10 de julho de 2026
Política

Bauru irá ganhar centro de estudos de movimento popular de memória

Monise Centurion
| Tempo de leitura: 2 min

Será inaugurado em Bauru, nos próximos de 15 dias, o Centro de Estudos Políticos, Sociais e de Preservação da Memória dos Movimentos Populares “Nossa Memória Ninguém Apaga”. O local terá como atividades a realização de seminários e cursos, visando o estudo político e social, da conjuntura política e a preservação da memória dos movimentos populares do município e região.

“O objetivo é preservar e organizar os acervos que, muitas vezes, não são doados para as instituições públicas, e abrir o debate para toda a comunidade. Além disso, o Centro é um local suprapartidário. Temos pessoas dos mais diversos partidos e outras que não são ligadas a nenhuma legenda que faz parte da diretoria dele”, diz o presidente da entidade, Antonio Pedroso Júnior.

Durante a inauguração do Centro, que ainda não tem data definida, será realizada uma exposição com 60 fotografias de movimentos estudantis, greves e outros de temas emblemáticos que marcaram a história da cidade.

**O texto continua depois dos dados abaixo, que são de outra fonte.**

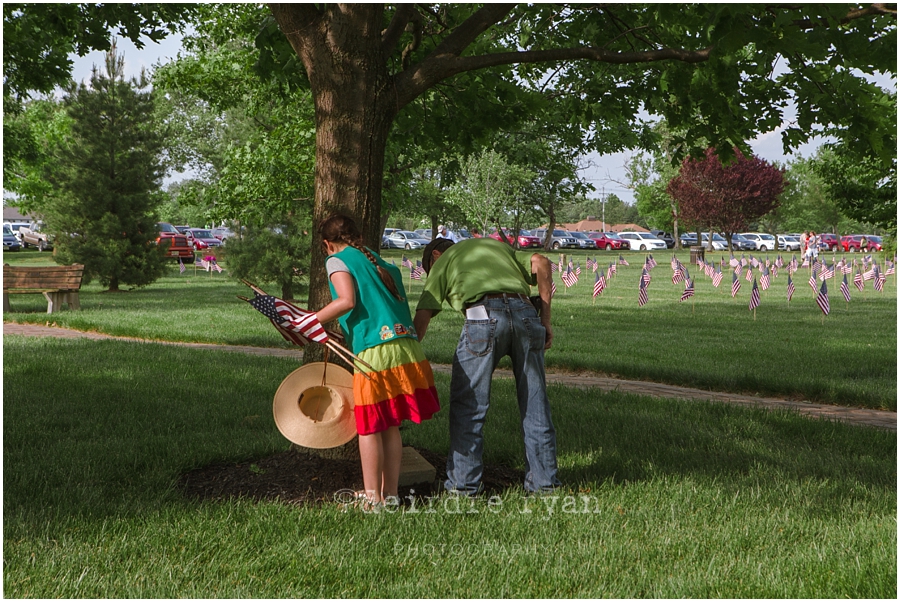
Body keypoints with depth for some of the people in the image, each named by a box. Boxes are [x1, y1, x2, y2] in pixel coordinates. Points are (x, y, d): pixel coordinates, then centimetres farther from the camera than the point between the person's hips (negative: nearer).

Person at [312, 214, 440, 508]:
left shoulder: (337, 260, 5)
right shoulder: (380, 262, 25)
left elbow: (347, 301, -12)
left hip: (375, 350, -7)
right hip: (408, 346, 7)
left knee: (370, 427, 4)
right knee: (390, 426, 15)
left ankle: (373, 498, 9)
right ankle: (390, 494, 21)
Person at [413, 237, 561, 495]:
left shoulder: (442, 261, 25)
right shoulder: (496, 245, 34)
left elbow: (423, 316, 12)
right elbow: (541, 262, 16)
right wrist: (545, 319, 15)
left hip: (484, 316, -4)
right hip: (525, 313, 4)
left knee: (467, 403, 8)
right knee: (535, 402, 12)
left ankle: (463, 483, 11)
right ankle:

O público também poderá assistir à exibição do documentário “Subversivos Anônimos”.

Até a abertura oficial do empreendimento, que deve funcionar provisoriamente na rua 13 de Maio, 847, em horário comercial, os organizadores irão acertar detalhes de doações de documentos importantes para a memória dos movimentos populares de Bauru, como, por exemplo, o acervo de José Duarte, que conseguiu emprego no setor de tração da Estrada de Ferro Noroeste do Brasil (NOB), onde iria começar a sua trajetória de lutas em defesa da classe trabalhadora e que o transformariam em um dos principais dirigentes do comunismo brasileiro, sendo que, por sua intensa militância política, passou cerca de 17 anos nos cárceres, durante o Estado Novo de Getulio Vargas e posteriormente durante a Ditadura Militar.

“A filha do José Duarte iria doar todo o acervo do pai para a Universidade Estadual de Campinas (Unicamp). Sabendo que a gente iria fundar este Centro, ela quer conversar conosco sobre isso”, afirma Pedroso, que também é vice-presidente da executiva municipal do PSB.

Além da possibilidade de receber o acervo de Duarte, o Centro já conta com material do Congresso da União Nacional dos Estudantes (UNE) de Ibiúna, em 1968, onde mais de 800 estudantes foram presos, e ainda documentos do antigo Departamento de Ordem Política e Social (Dops), disponibilizados pelo presidente. “Estamos acertando os últimos detalhes para inaugurar o ‘Nossa Memória’. Qualquer pessoa interessada pode nos procurar para fazer a doação. A idéia é que, posteriormente, o Centro vá para um local maior, aumentando sua capacidade de armazenamento do acervo.”